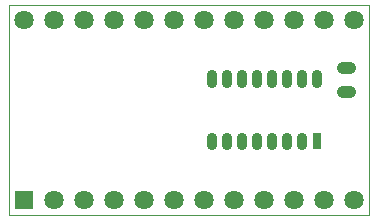
<source format=gbs>
G75*
%MOIN*%
%OFA0B0*%
%FSLAX25Y25*%
%IPPOS*%
%LPD*%
%AMOC8*
5,1,8,0,0,1.08239X$1,22.5*
%
%ADD10C,0.00000*%
%ADD11C,0.04059*%
%ADD12R,0.06406X0.06406*%
%ADD13C,0.06406*%
%ADD14R,0.02862X0.05618*%
%ADD15C,0.02834*%
D10*
X0001250Y0001000D02*
X0001250Y0071000D01*
X0121250Y0071000D01*
X0121250Y0001000D01*
X0001250Y0001000D01*
D11*
X0114971Y0042029D02*
X0114971Y0042071D01*
X0114971Y0042029D02*
X0112529Y0042029D01*
X0112529Y0042071D01*
X0114971Y0042071D01*
X0114971Y0049929D02*
X0114971Y0049971D01*
X0114971Y0049929D02*
X0112529Y0049929D01*
X0112529Y0049971D01*
X0114971Y0049971D01*
D12*
X0006250Y0006000D03*
D13*
X0016250Y0006000D03*
X0026250Y0006000D03*
X0036250Y0006000D03*
X0046250Y0006000D03*
X0056250Y0006000D03*
X0066250Y0006000D03*
X0076250Y0006000D03*
X0086250Y0006000D03*
X0096250Y0006000D03*
X0106250Y0006000D03*
X0116250Y0006000D03*
X0116250Y0066000D03*
X0106250Y0066000D03*
X0096250Y0066000D03*
X0086250Y0066000D03*
X0076250Y0066000D03*
X0066250Y0066000D03*
X0056250Y0066000D03*
X0046250Y0066000D03*
X0036250Y0066000D03*
X0026250Y0066000D03*
X0016250Y0066000D03*
X0006250Y0066000D03*
D14*
X0103750Y0025567D03*
D15*
X0098764Y0026959D02*
X0098764Y0024175D01*
X0098736Y0024175D01*
X0098736Y0026959D01*
X0098764Y0026959D01*
X0093764Y0026959D02*
X0093764Y0024175D01*
X0093736Y0024175D01*
X0093736Y0026959D01*
X0093764Y0026959D01*
X0088764Y0026959D02*
X0088764Y0024175D01*
X0088736Y0024175D01*
X0088736Y0026959D01*
X0088764Y0026959D01*
X0083764Y0026959D02*
X0083764Y0024175D01*
X0083736Y0024175D01*
X0083736Y0026959D01*
X0083764Y0026959D01*
X0078764Y0026959D02*
X0078764Y0024175D01*
X0078736Y0024175D01*
X0078736Y0026959D01*
X0078764Y0026959D01*
X0073764Y0026959D02*
X0073764Y0024175D01*
X0073736Y0024175D01*
X0073736Y0026959D01*
X0073764Y0026959D01*
X0068764Y0026959D02*
X0068764Y0024175D01*
X0068736Y0024175D01*
X0068736Y0026959D01*
X0068764Y0026959D01*
X0068764Y0045041D02*
X0068764Y0047825D01*
X0068764Y0045041D02*
X0068736Y0045041D01*
X0068736Y0047825D01*
X0068764Y0047825D01*
X0073764Y0047825D02*
X0073764Y0045041D01*
X0073736Y0045041D01*
X0073736Y0047825D01*
X0073764Y0047825D01*
X0078764Y0047825D02*
X0078764Y0045041D01*
X0078736Y0045041D01*
X0078736Y0047825D01*
X0078764Y0047825D01*
X0083764Y0047825D02*
X0083764Y0045041D01*
X0083736Y0045041D01*
X0083736Y0047825D01*
X0083764Y0047825D01*
X0088764Y0047825D02*
X0088764Y0045041D01*
X0088736Y0045041D01*
X0088736Y0047825D01*
X0088764Y0047825D01*
X0093764Y0047825D02*
X0093764Y0045041D01*
X0093736Y0045041D01*
X0093736Y0047825D01*
X0093764Y0047825D01*
X0098764Y0047825D02*
X0098764Y0045041D01*
X0098736Y0045041D01*
X0098736Y0047825D01*
X0098764Y0047825D01*
X0103764Y0047825D02*
X0103764Y0045041D01*
X0103736Y0045041D01*
X0103736Y0047825D01*
X0103764Y0047825D01*
M02*

</source>
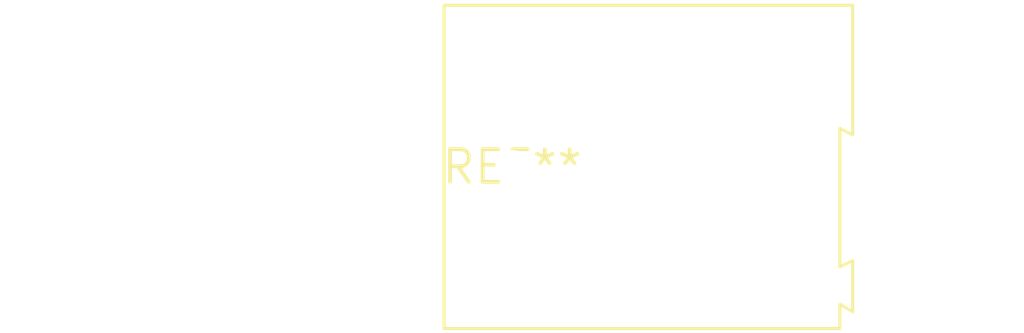
<source format=kicad_pcb>
(kicad_pcb (version 20240108) (generator pcbnew)

  (general
    (thickness 1.6)
  )

  (paper "A4")
  (layers
    (0 "F.Cu" signal)
    (31 "B.Cu" signal)
    (32 "B.Adhes" user "B.Adhesive")
    (33 "F.Adhes" user "F.Adhesive")
    (34 "B.Paste" user)
    (35 "F.Paste" user)
    (36 "B.SilkS" user "B.Silkscreen")
    (37 "F.SilkS" user "F.Silkscreen")
    (38 "B.Mask" user)
    (39 "F.Mask" user)
    (40 "Dwgs.User" user "User.Drawings")
    (41 "Cmts.User" user "User.Comments")
    (42 "Eco1.User" user "User.Eco1")
    (43 "Eco2.User" user "User.Eco2")
    (44 "Edge.Cuts" user)
    (45 "Margin" user)
    (46 "B.CrtYd" user "B.Courtyard")
    (47 "F.CrtYd" user "F.Courtyard")
    (48 "B.Fab" user)
    (49 "F.Fab" user)
    (50 "User.1" user)
    (51 "User.2" user)
    (52 "User.3" user)
    (53 "User.4" user)
    (54 "User.5" user)
    (55 "User.6" user)
    (56 "User.7" user)
    (57 "User.8" user)
    (58 "User.9" user)
  )

  (setup
    (pad_to_mask_clearance 0)
    (pcbplotparams
      (layerselection 0x00010fc_ffffffff)
      (plot_on_all_layers_selection 0x0000000_00000000)
      (disableapertmacros false)
      (usegerberextensions false)
      (usegerberattributes false)
      (usegerberadvancedattributes false)
      (creategerberjobfile false)
      (dashed_line_dash_ratio 12.000000)
      (dashed_line_gap_ratio 3.000000)
      (svgprecision 4)
      (plotframeref false)
      (viasonmask false)
      (mode 1)
      (useauxorigin false)
      (hpglpennumber 1)
      (hpglpenspeed 20)
      (hpglpendiameter 15.000000)
      (dxfpolygonmode false)
      (dxfimperialunits false)
      (dxfusepcbnewfont false)
      (psnegative false)
      (psa4output false)
      (plotreference false)
      (plotvalue false)
      (plotinvisibletext false)
      (sketchpadsonfab false)
      (subtractmaskfromsilk false)
      (outputformat 1)
      (mirror false)
      (drillshape 1)
      (scaleselection 1)
      (outputdirectory "")
    )
  )

  (net 0 "")

  (footprint "TerminalBlock_Altech_AK300-3_P5.00mm" (layer "F.Cu") (at 0 0))

)

</source>
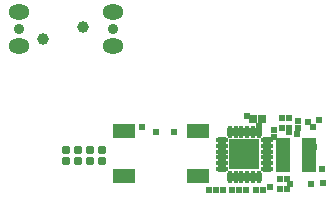
<source format=gbr>
%TF.GenerationSoftware,Altium Limited,Altium Designer,23.10.1 (27)*%
G04 Layer_Color=8388736*
%FSLAX45Y45*%
%MOMM*%
%TF.SameCoordinates,C732C167-A78C-4608-B65C-7F4C8643914A*%
%TF.FilePolarity,Negative*%
%TF.FileFunction,Soldermask,Top*%
%TF.Part,Single*%
G01*
G75*
%TA.AperFunction,SMDPad,CuDef*%
%ADD34R,1.90320X1.20320*%
%ADD35O,0.45320X1.05320*%
%ADD36O,1.05320X0.45320*%
%ADD37R,2.65320X2.65320*%
%ADD38R,0.50320X0.50320*%
%ADD39R,1.20320X2.90320*%
%ADD40R,0.70320X0.65320*%
G04:AMPARAMS|DCode=41|XSize=0.7532mm|YSize=0.7032mm|CornerRadius=0.1641mm|HoleSize=0mm|Usage=FLASHONLY|Rotation=0.000|XOffset=0mm|YOffset=0mm|HoleType=Round|Shape=RoundedRectangle|*
%AMROUNDEDRECTD41*
21,1,0.75320,0.37500,0,0,0.0*
21,1,0.42500,0.70320,0,0,0.0*
1,1,0.32820,0.21250,-0.18750*
1,1,0.32820,-0.21250,-0.18750*
1,1,0.32820,-0.21250,0.18750*
1,1,0.32820,0.21250,0.18750*
%
%ADD41ROUNDEDRECTD41*%
%ADD42R,0.50320X0.50320*%
%TA.AperFunction,ComponentPad*%
%ADD43O,1.80320X1.30320*%
%ADD44C,0.91320*%
%TA.AperFunction,ViaPad*%
%ADD45C,0.60320*%
%ADD46C,0.70320*%
%ADD47C,1.00320*%
D34*
X29012698Y2464500D02*
D03*
X28382700D02*
D03*
X29012698Y2084500D02*
D03*
X28382700D02*
D03*
D35*
X29529001Y2458800D02*
D03*
X29479001D02*
D03*
X29429001D02*
D03*
X29379001D02*
D03*
X29329001D02*
D03*
X29279001D02*
D03*
Y2078800D02*
D03*
X29329001D02*
D03*
X29379001D02*
D03*
X29429001D02*
D03*
X29479001D02*
D03*
X29529001D02*
D03*
D36*
X29214001Y2393800D02*
D03*
Y2343800D02*
D03*
Y2293800D02*
D03*
Y2243800D02*
D03*
Y2193800D02*
D03*
Y2143800D02*
D03*
X29594000D02*
D03*
Y2193800D02*
D03*
Y2243800D02*
D03*
Y2293800D02*
D03*
Y2343800D02*
D03*
Y2393800D02*
D03*
D37*
X29404001Y2268800D02*
D03*
D38*
X29783701Y2496500D02*
D03*
X29723700D02*
D03*
X29702701Y1975500D02*
D03*
X29762701D02*
D03*
X29702701Y2057500D02*
D03*
X29762701D02*
D03*
X29503699Y1971500D02*
D03*
X29563699D02*
D03*
X29296600Y1969100D02*
D03*
X29356601D02*
D03*
X29225400Y1968800D02*
D03*
X29165399D02*
D03*
X29785699Y2577500D02*
D03*
X29725699D02*
D03*
D39*
X29952701Y2260500D02*
D03*
X29732700D02*
D03*
D40*
X29477701Y2571300D02*
D03*
X29552701D02*
D03*
D41*
X27897699Y2213500D02*
D03*
Y2304500D02*
D03*
X28097699Y2213500D02*
D03*
Y2304500D02*
D03*
X27997699Y2213500D02*
D03*
Y2304500D02*
D03*
X28197699Y2213500D02*
D03*
Y2304500D02*
D03*
D42*
X29859698Y2553500D02*
D03*
Y2493500D02*
D03*
D43*
X27492700Y3476000D02*
D03*
Y3190000D02*
D03*
X28292700D02*
D03*
Y3476000D02*
D03*
D44*
X27492700Y3333000D02*
D03*
X28292700D02*
D03*
D45*
X29846399Y2440700D02*
D03*
X29655576Y2473705D02*
D03*
X29527005Y2512594D02*
D03*
X29778900Y2458500D02*
D03*
X29653601Y2413100D02*
D03*
X28533838Y2497239D02*
D03*
X28804547Y2462272D02*
D03*
X28959235D02*
D03*
X28655518Y2456613D02*
D03*
X28395200Y2473600D02*
D03*
X29955499Y2250700D02*
D03*
X29991901Y2333500D02*
D03*
X30060300Y2143400D02*
D03*
X30072101Y2026900D02*
D03*
X29969101Y2020900D02*
D03*
X29939200Y2362400D02*
D03*
X29941599Y2545900D02*
D03*
X30036600Y2561200D02*
D03*
X29987701Y2504500D02*
D03*
X29102399Y1970400D02*
D03*
X29426700Y2590500D02*
D03*
X29624301Y1989500D02*
D03*
X29421500Y1970900D02*
D03*
X29787701Y2018500D02*
D03*
D46*
X29459000Y2323800D02*
D03*
Y2213800D02*
D03*
X29348999Y2323800D02*
D03*
Y2213800D02*
D03*
D47*
X27697699Y3244500D02*
D03*
X28035468Y3349349D02*
D03*
%TF.MD5,34412ee8ee90691acb4ea65763cacdb5*%
M02*

</source>
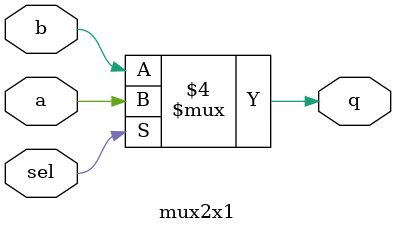
<source format=v>
module mux2x1
(
	a,
	b,
	sel,
	q
);
	input wire a, b, sel;
	output reg q;
	
	always @(a or b or sel) begin
		if(sel == 1'b1)
			q <= a;
		else
			q <= b;
	
	end
  

endmodule
</source>
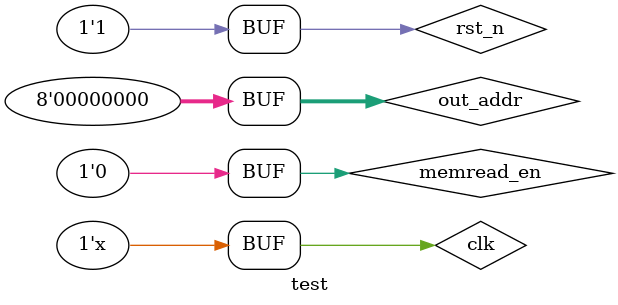
<source format=v>
`timescale 1ns / 1ps


module test;

	// Inputs
	reg clk;
	reg rst_n;
	reg memread_en;
	reg [7:0] out_addr;
	wire [31:0] pc_addr;
	wire [31:0] irF;
	wire [31:0] irD;
	wire [3:0] sel;
	wire [7:0] show_data;

	// Instantiate the Unit Under Test (UUT)
	top uut (
		.clk(clk), 
		.rst_n(rst_n),
		.pc_addr(pc_addr),
		.memread_en(memread_en),
		.out_addr(out_addr),
		.irF(irF),
		.irD(irD),
		.sel(sel),
		.show_data(show_data)
	);
	
	always
		begin
			#10;
			clk=!clk;
		end
		

	initial begin
		// Initialize Inputs
		clk = 0;
		rst_n = 0;
		memread_en = 0;
		out_addr = 6'h0;
		#10;
		rst_n = 1;

		// Wait 100 ns for global reset to finish
		
        
		// Add stimulus here

	end
      
endmodule


</source>
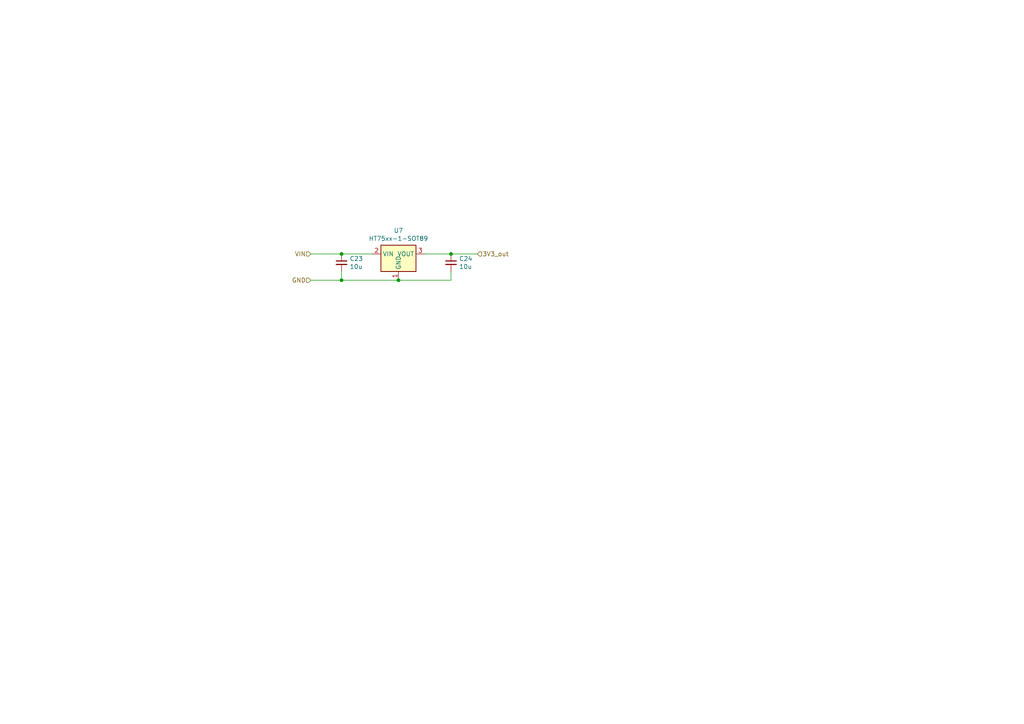
<source format=kicad_sch>
(kicad_sch
	(version 20231120)
	(generator "eeschema")
	(generator_version "8.0")
	(uuid "a101141d-ec11-4096-9f90-41e3dff02e18")
	(paper "A4")
	
	(junction
		(at 115.57 81.28)
		(diameter 0)
		(color 0 0 0 0)
		(uuid "1c7fce14-c9a3-4255-a1b4-f33b7e836dbc")
	)
	(junction
		(at 99.06 81.28)
		(diameter 0)
		(color 0 0 0 0)
		(uuid "788849ee-8206-4a6a-90a7-fe344474cab8")
	)
	(junction
		(at 99.06 73.66)
		(diameter 0)
		(color 0 0 0 0)
		(uuid "b4f6c7ae-c45f-4698-a173-19f144365331")
	)
	(junction
		(at 130.81 73.66)
		(diameter 0)
		(color 0 0 0 0)
		(uuid "fa39c2aa-aa13-4d4e-8035-b2abe59d62b1")
	)
	(wire
		(pts
			(xy 138.43 73.66) (xy 130.81 73.66)
		)
		(stroke
			(width 0)
			(type default)
		)
		(uuid "141c61cb-852d-4e43-954f-22c6daa4d8b6")
	)
	(wire
		(pts
			(xy 130.81 73.66) (xy 123.19 73.66)
		)
		(stroke
			(width 0)
			(type default)
		)
		(uuid "1ad003ff-7578-4d24-a2a4-63959defdfb8")
	)
	(wire
		(pts
			(xy 90.17 73.66) (xy 99.06 73.66)
		)
		(stroke
			(width 0)
			(type default)
		)
		(uuid "624b4b6a-cedd-487f-a0e6-9c89474d224a")
	)
	(wire
		(pts
			(xy 99.06 73.66) (xy 107.95 73.66)
		)
		(stroke
			(width 0)
			(type default)
		)
		(uuid "7903e80a-f10a-4ee3-8c76-b27591bec6de")
	)
	(wire
		(pts
			(xy 99.06 78.74) (xy 99.06 81.28)
		)
		(stroke
			(width 0)
			(type default)
		)
		(uuid "7a806c5a-353f-4838-97aa-2ecbcc95ef66")
	)
	(wire
		(pts
			(xy 90.17 81.28) (xy 99.06 81.28)
		)
		(stroke
			(width 0)
			(type default)
		)
		(uuid "aeb55704-7e5b-4968-8edf-409cfceae0e1")
	)
	(wire
		(pts
			(xy 99.06 81.28) (xy 115.57 81.28)
		)
		(stroke
			(width 0)
			(type default)
		)
		(uuid "b635490b-ab53-4d7d-afd0-48767d6bcc19")
	)
	(wire
		(pts
			(xy 115.57 81.28) (xy 130.81 81.28)
		)
		(stroke
			(width 0)
			(type default)
		)
		(uuid "ea8373be-23b6-40f9-bfbe-dcec53352dac")
	)
	(wire
		(pts
			(xy 130.81 81.28) (xy 130.81 78.74)
		)
		(stroke
			(width 0)
			(type default)
		)
		(uuid "f9af4738-ade8-494d-b08b-aac5ef641a88")
	)
	(hierarchical_label "3V3_out"
		(shape input)
		(at 138.43 73.66 0)
		(fields_autoplaced yes)
		(effects
			(font
				(size 1.27 1.27)
			)
			(justify left)
		)
		(uuid "39194e90-3c15-424f-9e46-fdcab3b4a188")
	)
	(hierarchical_label "GND"
		(shape input)
		(at 90.17 81.28 180)
		(fields_autoplaced yes)
		(effects
			(font
				(size 1.27 1.27)
			)
			(justify right)
		)
		(uuid "7fe46352-eb04-46cf-a65b-d5adc5c03163")
	)
	(hierarchical_label "VIN"
		(shape input)
		(at 90.17 73.66 180)
		(fields_autoplaced yes)
		(effects
			(font
				(size 1.27 1.27)
			)
			(justify right)
		)
		(uuid "bb8b34b2-2e16-4b5c-b1c7-e045b149d9ef")
	)
	(symbol
		(lib_id "Regulator_Linear:HT75xx-1-SOT89")
		(at 115.57 76.2 0)
		(unit 1)
		(exclude_from_sim no)
		(in_bom yes)
		(on_board yes)
		(dnp no)
		(uuid "00000000-0000-0000-0000-00006604327b")
		(property "Reference" "U7"
			(at 115.57 66.8782 0)
			(effects
				(font
					(size 1.27 1.27)
				)
			)
		)
		(property "Value" "HT75xx-1-SOT89"
			(at 115.57 69.1896 0)
			(effects
				(font
					(size 1.27 1.27)
				)
			)
		)
		(property "Footprint" "Package_TO_SOT_SMD:SOT-89-3"
			(at 115.57 67.945 0)
			(effects
				(font
					(size 1.27 1.27)
					(italic yes)
				)
				(hide yes)
			)
		)
		(property "Datasheet" "https://www.holtek.com/documents/10179/116711/HT75xx-1v250.pdf"
			(at 115.57 73.66 0)
			(effects
				(font
					(size 1.27 1.27)
				)
				(hide yes)
			)
		)
		(property "Description" ""
			(at 115.57 76.2 0)
			(effects
				(font
					(size 1.27 1.27)
				)
				(hide yes)
			)
		)
		(property "LCSC" "C14289"
			(at 115.57 76.2 0)
			(effects
				(font
					(size 1.27 1.27)
				)
				(hide yes)
			)
		)
		(pin "1"
			(uuid "99618aca-8225-4bc8-99c7-b115a51524d5")
		)
		(pin "3"
			(uuid "c482ad15-4908-4553-847e-d58bedfbff56")
		)
		(pin "2"
			(uuid "85766ea1-f1e0-498c-be4f-489f7f6af2cd")
		)
		(instances
			(project "jantteri_right"
				(path "/213f194f-ce93-4e5c-ab4d-4d1222b80ad1/00000000-0000-0000-0000-000066046a1b"
					(reference "U7")
					(unit 1)
				)
				(path "/213f194f-ce93-4e5c-ab4d-4d1222b80ad1/00000000-0000-0000-0000-000066043152"
					(reference "U6")
					(unit 1)
				)
			)
		)
	)
	(symbol
		(lib_id "Device:C_Small")
		(at 130.81 76.2 0)
		(unit 1)
		(exclude_from_sim no)
		(in_bom yes)
		(on_board yes)
		(dnp no)
		(uuid "00000000-0000-0000-0000-0000660438c7")
		(property "Reference" "C24"
			(at 133.1468 75.0316 0)
			(effects
				(font
					(size 1.27 1.27)
				)
				(justify left)
			)
		)
		(property "Value" "10u"
			(at 133.1468 77.343 0)
			(effects
				(font
					(size 1.27 1.27)
				)
				(justify left)
			)
		)
		(property "Footprint" "Capacitor_SMD:C_0805_2012Metric"
			(at 130.81 76.2 0)
			(effects
				(font
					(size 1.27 1.27)
				)
				(hide yes)
			)
		)
		(property "Datasheet" "~"
			(at 130.81 76.2 0)
			(effects
				(font
					(size 1.27 1.27)
				)
				(hide yes)
			)
		)
		(property "Description" ""
			(at 130.81 76.2 0)
			(effects
				(font
					(size 1.27 1.27)
				)
				(hide yes)
			)
		)
		(property "LCSC" "C440198"
			(at 130.81 76.2 0)
			(effects
				(font
					(size 1.27 1.27)
				)
				(hide yes)
			)
		)
		(pin "1"
			(uuid "5d99204d-8ec2-4c9a-87b0-dab6f30b3b77")
		)
		(pin "2"
			(uuid "108618ad-d6ac-4047-ab47-d7efe46fa7ed")
		)
		(instances
			(project "jantteri_right"
				(path "/213f194f-ce93-4e5c-ab4d-4d1222b80ad1/00000000-0000-0000-0000-000066046a1b"
					(reference "C24")
					(unit 1)
				)
				(path "/213f194f-ce93-4e5c-ab4d-4d1222b80ad1/00000000-0000-0000-0000-000066043152"
					(reference "C22")
					(unit 1)
				)
			)
		)
	)
	(symbol
		(lib_id "Device:C_Small")
		(at 99.06 76.2 0)
		(unit 1)
		(exclude_from_sim no)
		(in_bom yes)
		(on_board yes)
		(dnp no)
		(uuid "00000000-0000-0000-0000-00006606ee0f")
		(property "Reference" "C23"
			(at 101.3968 75.0316 0)
			(effects
				(font
					(size 1.27 1.27)
				)
				(justify left)
			)
		)
		(property "Value" "10u"
			(at 101.3968 77.343 0)
			(effects
				(font
					(size 1.27 1.27)
				)
				(justify left)
			)
		)
		(property "Footprint" "Capacitor_SMD:C_0805_2012Metric"
			(at 99.06 76.2 0)
			(effects
				(font
					(size 1.27 1.27)
				)
				(hide yes)
			)
		)
		(property "Datasheet" "~"
			(at 99.06 76.2 0)
			(effects
				(font
					(size 1.27 1.27)
				)
				(hide yes)
			)
		)
		(property "Description" ""
			(at 99.06 76.2 0)
			(effects
				(font
					(size 1.27 1.27)
				)
				(hide yes)
			)
		)
		(property "LCSC" "C440198"
			(at 99.06 76.2 0)
			(effects
				(font
					(size 1.27 1.27)
				)
				(hide yes)
			)
		)
		(pin "2"
			(uuid "f1622d9c-b515-476a-a7ff-fefa722e64ad")
		)
		(pin "1"
			(uuid "12eb1cb1-8085-455c-8289-b871ee7cca77")
		)
		(instances
			(project "jantteri_right"
				(path "/213f194f-ce93-4e5c-ab4d-4d1222b80ad1/00000000-0000-0000-0000-000066046a1b"
					(reference "C23")
					(unit 1)
				)
				(path "/213f194f-ce93-4e5c-ab4d-4d1222b80ad1/00000000-0000-0000-0000-000066043152"
					(reference "C21")
					(unit 1)
				)
			)
		)
	)
)
</source>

------------------------------------------------------------------------

Assignment: Scan the records for the string "CrtYd" and show every line that contains it.

Your solution:
    (46 "B.CrtYd" user "B.Courtyard")
    (47 "F.CrtYd" user "F.Courtyard")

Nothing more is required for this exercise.